→ Document text
Re: Comments on HTML WG face to face meetings in France Oct 08

On Nov 17, 2008, at 7:21 AM, Elliotte Harold wrote:

> Maciej Stachowiak wrote:
>
>> And finally, in my experience, it is not necessarily even true that  
>> the error handling of HTML makes it harder to implement parsing  
>> than for XML. In WebKit, the pieces of code implementing HTML and  
>> XML parsing are close to the same size, and that is not even  
>> including the libxml library that does most of the heavy lifting in  
>> XML parsing.
>
> But is WebKit already fully implementing the HTML 5 parsing  
> algorithm? That is what I suspect is going to complexify parsers  
> beyond plausibility.

We don't fully implement the HTML5 parsing algorithm, but I believe  
that when we do, it will make our parsing code simpler rather than  
more complex. The HTML5 parsing algorithm makes a lot of things  
systematic that are messy ad-hoc cases in our current parsing code. As  
an example of this, we do have a pretty much HTML5-compatible  
tokenizer for our preload scanning, and it is a lot cleaner than the  
main tokenizer.

Part of my excitement about the HTML5 parsing algorithm, as a browser  
implementor, is that it will simplify our parsing code while also  
making it more compatible with content and more interoperable with  
other browsers. If I thought it would be a lot more complicated than  
our current code, I would probably be opposed to implementing it.

Regards,
Maciej

Received on Tuesday, 18 November 2008 01:34:51 UTC

→ Work to be completed
In the message about HTML5 parsing, what kind of tokenizer does WebKit have for its preload scanning? The rows have no connection to the message above.

→ Entries supplied
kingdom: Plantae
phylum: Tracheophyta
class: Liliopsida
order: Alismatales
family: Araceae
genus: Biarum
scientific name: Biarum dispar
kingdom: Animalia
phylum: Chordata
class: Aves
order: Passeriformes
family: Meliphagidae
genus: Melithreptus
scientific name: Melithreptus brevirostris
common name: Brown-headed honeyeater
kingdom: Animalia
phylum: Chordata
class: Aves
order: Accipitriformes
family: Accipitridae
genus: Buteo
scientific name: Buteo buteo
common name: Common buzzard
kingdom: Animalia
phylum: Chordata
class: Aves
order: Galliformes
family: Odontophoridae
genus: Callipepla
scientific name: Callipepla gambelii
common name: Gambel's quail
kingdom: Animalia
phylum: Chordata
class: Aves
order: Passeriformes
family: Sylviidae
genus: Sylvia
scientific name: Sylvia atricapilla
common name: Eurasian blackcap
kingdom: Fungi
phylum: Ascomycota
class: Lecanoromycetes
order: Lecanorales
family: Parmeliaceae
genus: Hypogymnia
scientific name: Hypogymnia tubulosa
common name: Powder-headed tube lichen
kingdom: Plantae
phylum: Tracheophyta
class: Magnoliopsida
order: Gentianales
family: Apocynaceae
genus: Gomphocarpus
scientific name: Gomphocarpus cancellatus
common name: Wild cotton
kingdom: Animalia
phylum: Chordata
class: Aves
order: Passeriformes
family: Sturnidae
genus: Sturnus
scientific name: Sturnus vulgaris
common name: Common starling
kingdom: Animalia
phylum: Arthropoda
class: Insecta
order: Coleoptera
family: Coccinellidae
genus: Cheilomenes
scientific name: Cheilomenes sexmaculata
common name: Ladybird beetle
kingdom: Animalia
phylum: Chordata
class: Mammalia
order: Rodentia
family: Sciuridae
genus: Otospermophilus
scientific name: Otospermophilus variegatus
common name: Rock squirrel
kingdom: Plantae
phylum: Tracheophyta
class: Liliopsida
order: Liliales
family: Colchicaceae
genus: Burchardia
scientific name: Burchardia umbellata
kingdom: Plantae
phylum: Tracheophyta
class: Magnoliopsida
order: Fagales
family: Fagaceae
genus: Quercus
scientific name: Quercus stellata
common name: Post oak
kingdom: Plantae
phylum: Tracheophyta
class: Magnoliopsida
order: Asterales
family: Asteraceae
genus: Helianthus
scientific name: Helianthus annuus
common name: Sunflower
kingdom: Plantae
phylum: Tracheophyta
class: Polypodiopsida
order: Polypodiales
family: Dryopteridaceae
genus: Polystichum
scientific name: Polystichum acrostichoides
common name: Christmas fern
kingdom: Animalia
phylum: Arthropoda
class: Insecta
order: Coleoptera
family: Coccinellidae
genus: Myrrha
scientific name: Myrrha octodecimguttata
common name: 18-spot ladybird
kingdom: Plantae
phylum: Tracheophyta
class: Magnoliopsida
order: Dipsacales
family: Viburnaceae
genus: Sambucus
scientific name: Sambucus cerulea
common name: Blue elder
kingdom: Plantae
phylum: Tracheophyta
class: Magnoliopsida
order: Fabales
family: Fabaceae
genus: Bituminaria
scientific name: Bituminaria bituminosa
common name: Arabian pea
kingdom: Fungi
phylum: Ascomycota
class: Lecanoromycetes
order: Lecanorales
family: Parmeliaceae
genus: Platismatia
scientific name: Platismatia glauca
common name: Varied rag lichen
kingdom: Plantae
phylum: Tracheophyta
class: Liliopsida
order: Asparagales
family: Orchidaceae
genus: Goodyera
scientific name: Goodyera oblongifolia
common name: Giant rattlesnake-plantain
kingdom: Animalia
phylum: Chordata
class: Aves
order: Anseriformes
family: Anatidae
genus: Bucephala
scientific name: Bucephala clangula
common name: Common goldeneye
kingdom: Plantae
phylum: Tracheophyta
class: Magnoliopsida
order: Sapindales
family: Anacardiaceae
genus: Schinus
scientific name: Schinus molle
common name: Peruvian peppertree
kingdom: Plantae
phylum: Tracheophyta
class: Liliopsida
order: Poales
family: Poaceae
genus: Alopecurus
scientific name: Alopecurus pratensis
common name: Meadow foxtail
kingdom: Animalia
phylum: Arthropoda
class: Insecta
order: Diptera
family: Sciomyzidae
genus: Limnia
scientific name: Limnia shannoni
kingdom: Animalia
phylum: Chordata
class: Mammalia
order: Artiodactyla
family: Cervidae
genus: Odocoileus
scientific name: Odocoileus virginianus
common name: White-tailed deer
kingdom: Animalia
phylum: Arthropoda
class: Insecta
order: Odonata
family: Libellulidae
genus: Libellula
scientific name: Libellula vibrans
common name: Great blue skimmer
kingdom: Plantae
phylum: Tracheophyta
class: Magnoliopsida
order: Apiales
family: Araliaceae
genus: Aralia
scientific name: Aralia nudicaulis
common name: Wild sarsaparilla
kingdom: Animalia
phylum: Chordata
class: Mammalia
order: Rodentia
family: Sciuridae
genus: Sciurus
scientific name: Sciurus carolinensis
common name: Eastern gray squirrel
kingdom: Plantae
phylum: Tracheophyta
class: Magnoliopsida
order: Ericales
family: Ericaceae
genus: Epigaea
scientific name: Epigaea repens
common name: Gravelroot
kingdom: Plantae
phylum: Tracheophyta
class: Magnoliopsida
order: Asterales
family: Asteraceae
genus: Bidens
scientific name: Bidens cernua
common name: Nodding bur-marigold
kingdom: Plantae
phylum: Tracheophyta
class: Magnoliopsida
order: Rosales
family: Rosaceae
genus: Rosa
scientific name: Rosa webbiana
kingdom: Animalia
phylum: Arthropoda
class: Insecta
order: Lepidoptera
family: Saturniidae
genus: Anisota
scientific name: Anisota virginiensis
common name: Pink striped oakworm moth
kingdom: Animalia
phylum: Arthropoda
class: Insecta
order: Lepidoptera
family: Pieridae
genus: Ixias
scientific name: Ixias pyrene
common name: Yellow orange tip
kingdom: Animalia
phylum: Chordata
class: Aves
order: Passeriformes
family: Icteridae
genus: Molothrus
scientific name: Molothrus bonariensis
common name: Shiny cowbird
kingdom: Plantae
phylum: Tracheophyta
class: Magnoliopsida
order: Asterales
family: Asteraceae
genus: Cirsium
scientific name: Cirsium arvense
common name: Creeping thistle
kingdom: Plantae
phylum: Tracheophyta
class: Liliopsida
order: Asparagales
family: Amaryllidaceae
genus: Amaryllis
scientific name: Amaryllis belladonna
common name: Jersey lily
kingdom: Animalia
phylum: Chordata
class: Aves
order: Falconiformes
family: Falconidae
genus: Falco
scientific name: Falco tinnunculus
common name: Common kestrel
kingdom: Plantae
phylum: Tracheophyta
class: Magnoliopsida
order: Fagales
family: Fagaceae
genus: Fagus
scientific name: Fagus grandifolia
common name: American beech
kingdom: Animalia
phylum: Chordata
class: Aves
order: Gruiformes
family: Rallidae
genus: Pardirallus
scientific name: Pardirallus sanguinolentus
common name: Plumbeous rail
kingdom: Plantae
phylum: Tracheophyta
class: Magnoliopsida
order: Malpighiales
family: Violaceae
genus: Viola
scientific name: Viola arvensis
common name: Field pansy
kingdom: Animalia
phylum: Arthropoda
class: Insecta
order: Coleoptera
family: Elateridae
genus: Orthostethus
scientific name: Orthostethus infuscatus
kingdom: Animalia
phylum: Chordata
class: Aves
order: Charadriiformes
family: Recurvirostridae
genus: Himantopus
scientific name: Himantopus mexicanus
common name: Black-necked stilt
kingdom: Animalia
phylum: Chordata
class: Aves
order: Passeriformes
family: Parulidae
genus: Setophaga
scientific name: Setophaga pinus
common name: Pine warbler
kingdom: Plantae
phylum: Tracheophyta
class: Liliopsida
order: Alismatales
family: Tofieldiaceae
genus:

→ Your response
A pretty much HTML5-compatible tokenizer.